A superb example of this process recently was announced in California at a ceremony featuring Governor Schwarzenegger and several major conservation organizations. At stake was the fate of Tejon Ranch, the largest and most biologically diverse piece of contiguous private property in California. For two years, representatives of five conservation organizations and the Tejon Ranch Company met confidentially (with science support from the Conservation Biology Institute and South Coast Wildlands) to hammer out a deal everyone knew would be controversial. The challenge: find a way to preserve the unparalleled natural beauty and rich biological diversity of this 269,000-acre (430-square mile) ranch in light of the company’s plans to build thousands of homes, plus hotels, condominiums, golf courses, and commercial developments in this once-pristine wilderness.
The precedent-setting deal commits the Tejon Ranch Company to a sweeping array of conservation measures covering up to 90 percent of the ranch, including conservation easements and dedicated open space on 178,000 acres, an option to purchase easements on an additional 62,000 acres, and immediate management actions to protect existing conservation values of these 240,000 acres. The company will provide substantial funding to establish an independent Tejon Ranch Conservancy to manage and restore the landscape, plus a permanent funding source through a transfer tax on the sales of lots and homes. Thirty-seven miles of the Pacific Crest Trail will be reconfigured to allow hiking across the ranch, a plan for public access will be developed, and the parties to the agreement will work to establish a state park. In exchange, the conservation organizations (Audubon California, Natural Resources Defense Council, Sierra Club, Planning and Conservation League, and Endangered Habitats League) agreed not to oppose the landowner’s efforts to obtain development permits over which these organizations would otherwise have gone to war.

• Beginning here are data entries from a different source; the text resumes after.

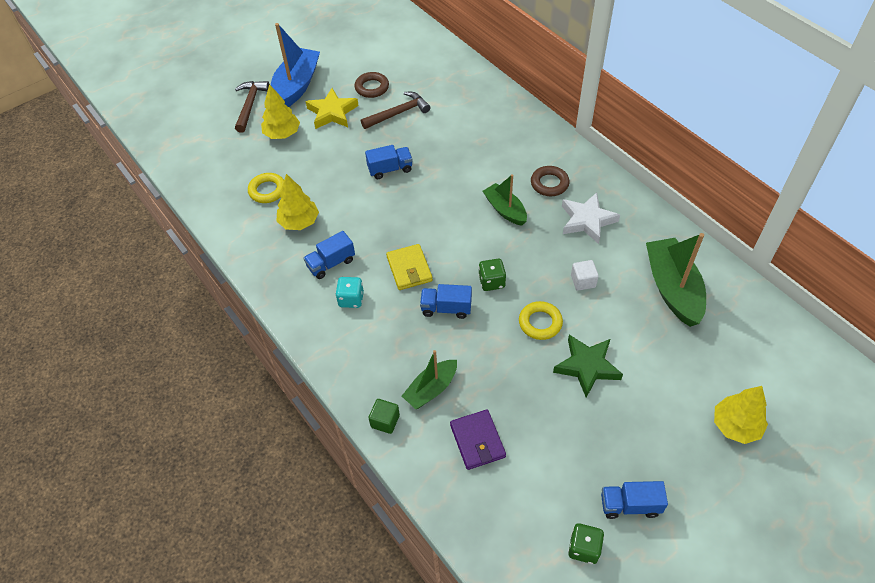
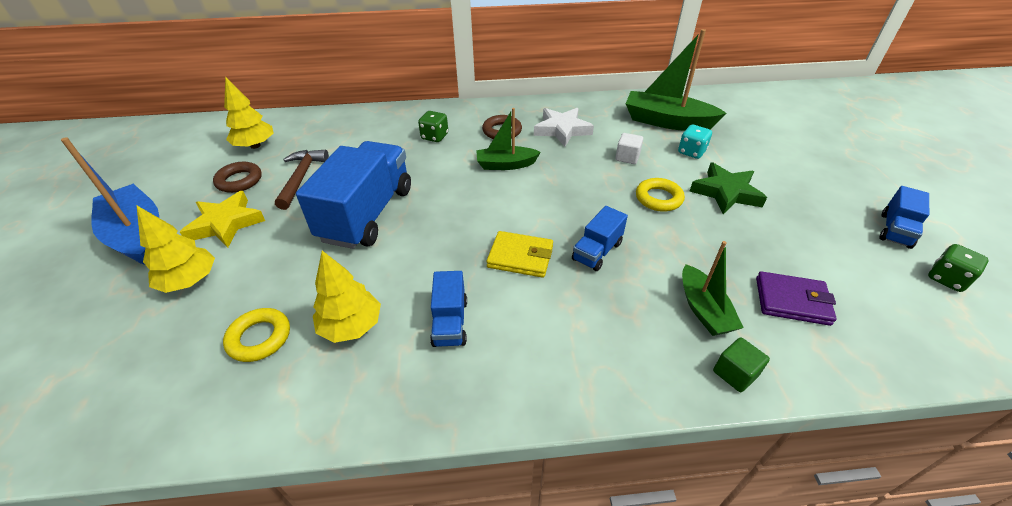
camera: 60 degrees left, 10 degrees down
brown hammer [235,81,269,133] -> none
turquoise dice [335,277,364,308] -> turquoise dice moved to [678,125,712,159]
blue truck [365,145,413,179] -> blue truck [296,141,411,249], size x2.07
green dice [478,259,506,291] -> green dice moved to [418,111,448,142]
yellow tree [714,386,768,444] -> yellow tree moved to [224,77,274,149]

Critics immediately slammed the agreement, citing “poison pill” provisions and “greenlights [for a] a behemoth city on the last wild edge of Los Angeles County.” The presence of a reintroduced population of endangered California Condors, and prior designation of the ranch as “critical condor habitat,” made the agreement especially controversial. However, Tejon Ranch Company did engage three of the world’s foremost condor experts in the negotiations, and then agreed to numerous provisions to ensure that most condor habitat on the ranch would remain wild and safe for condors.

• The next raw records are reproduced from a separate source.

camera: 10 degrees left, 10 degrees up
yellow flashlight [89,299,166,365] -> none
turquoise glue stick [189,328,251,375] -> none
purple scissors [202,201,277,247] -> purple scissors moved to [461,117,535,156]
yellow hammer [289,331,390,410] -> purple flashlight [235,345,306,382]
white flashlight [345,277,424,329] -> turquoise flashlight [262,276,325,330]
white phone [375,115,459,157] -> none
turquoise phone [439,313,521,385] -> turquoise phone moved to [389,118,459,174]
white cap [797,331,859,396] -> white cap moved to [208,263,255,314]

The Tejon Ranch Company, its development partners, and the conservationists recognized the high stakes and chose to negotiate in good faith, listening and communicating with science at the forefront. The developers sought a predictable and positive outcome by engaging directly with conservation organizations that would otherwise legally challenge their projects. The conservationists recognized a key opportunity to negotiate a comprehensive vision with a single landowner, rather than wait until piecemeal sales led to years of expensive legal battles against numerous development projects, under uncertain future regulatory conditions. Negotiations produced true landscape-scale conservation: long-term protection for an immense and ecologically crucial mosaic of ecosystems, at the expense of significant but geographically circumscribed developments along the Interstate 5 corridor (which still must undergo standard regulatory review).
I can only imagine what it must have been like inside this sausage factory, but as a conservation scientist I applaud all those who recognized the non-scientific realities of accomplishing such a large-scale agreement. Would that more such efforts be launched, in place of courtroom brawls.